Recent PostsTop ArticlesWild Animals

Male baboons are tyrants who aggressively bully females to mate

A team of three French and British researchers discovered that male Baboons use aggressive, violent tactics to tame females and maximize their mating success rates — a rare display of sexual intimidation previously observed only in humans and chimpanzees. 

Throughout diverse animal taxa, courting female animals demand a laborious effort from the male animals. For a single mating event, the males first have to seduce the potential mating partners. 

It’s not easy for male animals to court and impress their female mating partners for a successful copulation. They have to run their mind to come up with winning tactics to get a green single from a female. 

To dazzle and captivate the mating partners, males across various animal taxa have been documented to manifest extensive courtship strategies. Males produce court songs, show off their physical fitness & enchanting dance moves, and give nuptial gifts (prey, nutritious liquids, or self-sacrificing), etc to attract females for copulation. 


However, not all males care to win over the females, some simply use forceful and aggressive tactics to tame their female mating partners. A 2017 study found that male baboons are tyrants who aggressively abuse their potential mating partners to mate – a rare demonstration of sexual intimidation by baboons. 

The research article was published online in an open-access journal from Cell Press called Current Biology  on July 06, 2017. 

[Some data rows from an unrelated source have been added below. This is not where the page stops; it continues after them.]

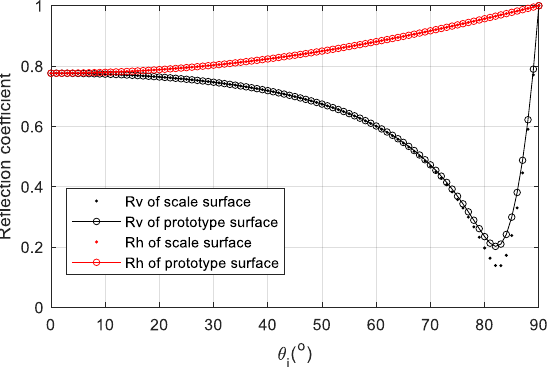
Figure 11. Reflection coefficient of the prototype surface and the scaled surface. The dot represents the reflection coefficient of the scaled sea surface. The solid line with the hollow circle represents the reflection coefficient of the prototype sea surface. The black represents vertical polarization. The red represents horizontal polarization ( T = 9.6 ◦ C, S = 4 psu, f = 7.8 GHz).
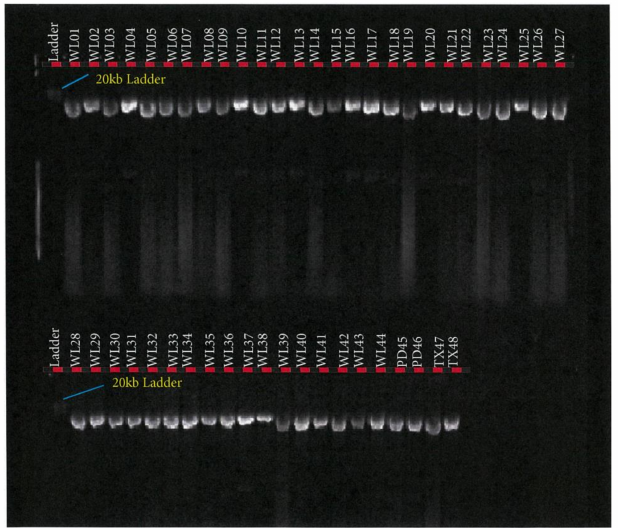
Figure 5. SCD PCR product in Tattykeel Australian White (WL), Poll Dorset (PD), and Texel (TX)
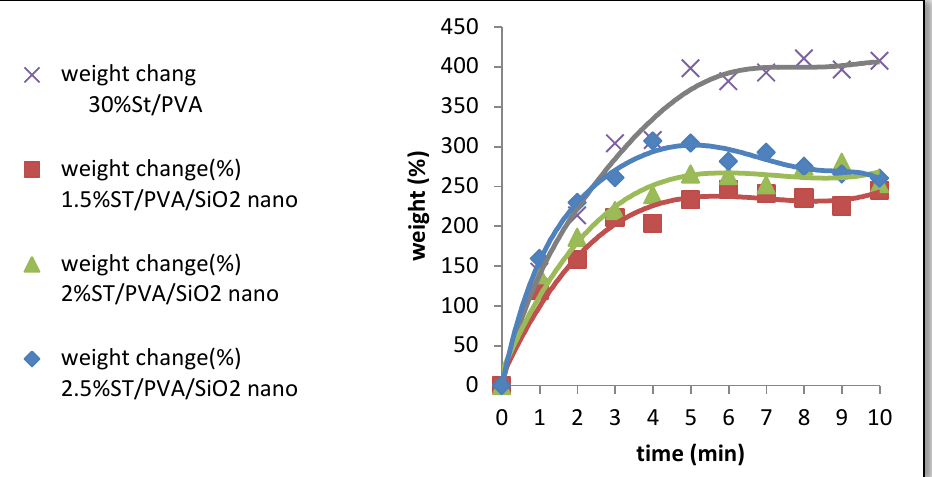
Fig. 3: Water absorption of nano SiO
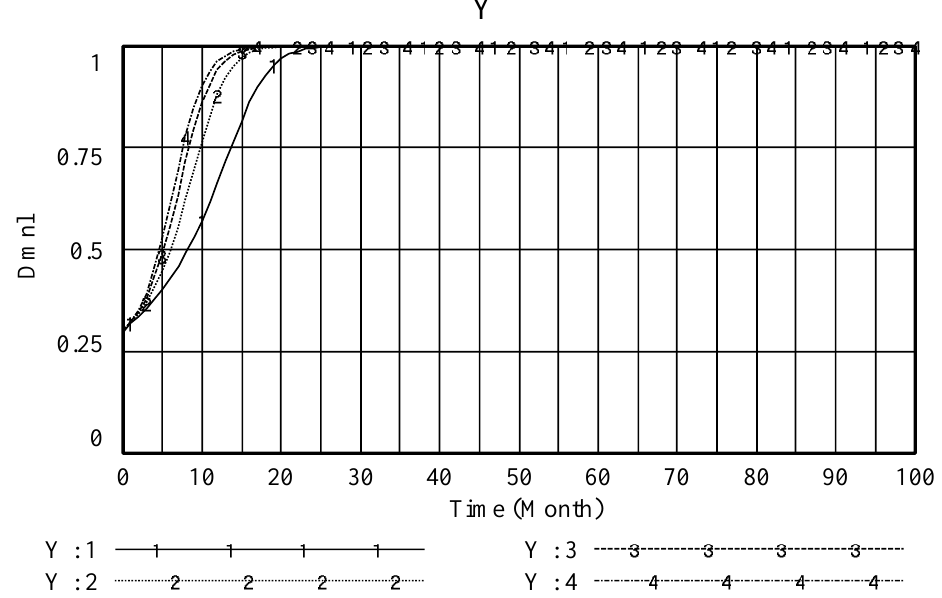
Figure 8. Simulation result of y when the amount of penalty, L changes.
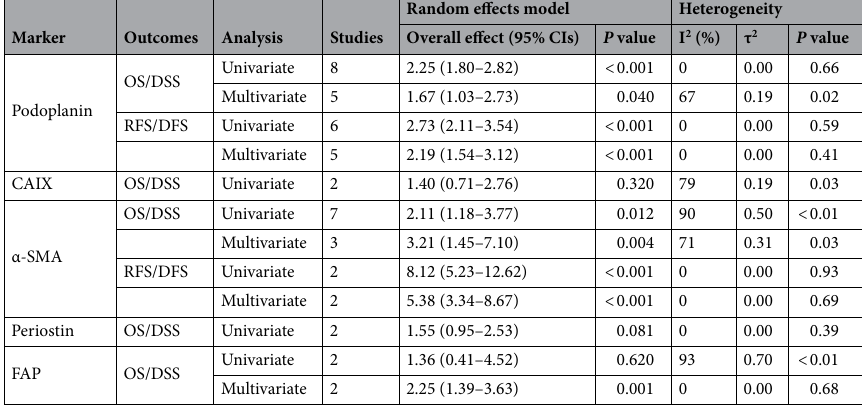
Table 1. Summary of results from the random effects models for individual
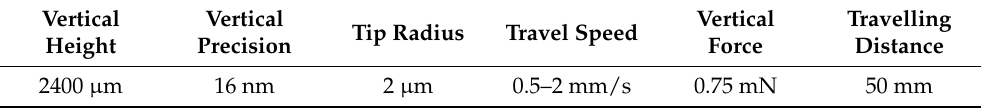
Table 1. Profilometer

Current Biology is a well-known journal that regularly publishes original research articles and reviews. The journal mainly publishes research papers related to diverse fields of biology. One of the many objectives of “Current Biology” is to encourage communication between the various fields of biology. The journal publishes key findings of general interest from different fields of biology. The journal aims to share the latest knowledge with experts and common people. 

The team of researchers stated that aggressive mating practices, previously only observed and documented in human beings and chimpanzees, may be more common and widespread around the diverse animal taxa as well. 

The research team included postdoctoral researcher, Alice Baniel, from the Institute for Advanced Study in Toulouse, France — Guy Cowlishaw, a research fellow, from the Institute of Zoology, Zoological Society of London —  and a behavioral ecologist, Elise Huchard, from the Montpellier Institute of Evolutionary Sciences, University of Montpellier, France. 

Before the 2017 research, scientists had only observed sexual intimidation in humans and chimpanzees. 

A handful of behavioral biologists have studied sexual violence in chimpanzees but hardly anyone notices this particular behavior in baboons. 

“Sexual intimidation was believed to be a frequent case only in humans and chimpanzees”, stated the research team. 

The research team studied chacma baboons behavior and demonstrated how male baboons intimidate and beat up females to mate with them. The research team also stated that 70% of injuries on the female bodies were resulted due to male intimidation and bullying. 

Alice Banie and her research team believe that sexual intimidation and violence may be more widespread in animals than scientists presume. Male baboon’s aggression toward his potential mating partner provides him with delayed but guaranteed mating success rates. 

To study this sexual intimidation more extensively, Alice Banie and her colleagues studied wild chacma baboons at Tsaobis Nature Park for almost four years. The park is located in a semi-arid environment in Namibia. The team monitored the behavior and collected data from dawn to dusk. The team divided the baboon into habituated groups, called “J” and “L”. 

After four years of extensive observation and data collection, the research found substantial data that male baboons’ aggressively bullied cycling females compared to mated and pregnant female baboons. The research team also found that male baboons’ aggression increased their mating success in the near future with the females who were abused by them.

“We found that a female chacma baboon who received more aggressive bullying from the aggressor was more likely to be mate-guarded by him during her heat cycle”, stated the research team. 


This might sound abhorrent but where other male animals (mammalian and non-mammalian) put great efforts and sweetly court their females, male baboons use aggression and violence toward female mating partners as courting or sexual coercion. 

The research team also elucidated the chronological sequence between male baboons’ aggression and mating. Male baboons frequently threatened (including head bobbing, ground sweeping while oriented toward the targeted individual, and intense staring), harassed, and punished (including punches, bites, or grabbing movements) their females. 

The research team also tested the alternative hypotheses such as females’ preference for abusive males – but they didn’t find any proof supporting such hypotheses. 

According to the researchers, this is the first-ever, detailed study to suggest that sexual intimidation or sexual violence may be widespread across diverse mammalian taxa than previously assumed. Future studies need to focus more on the evolution of sexual conflict and mate preference in mammalian societies. The research team also encouraged researchers to extensively study the origins of human sexual violence.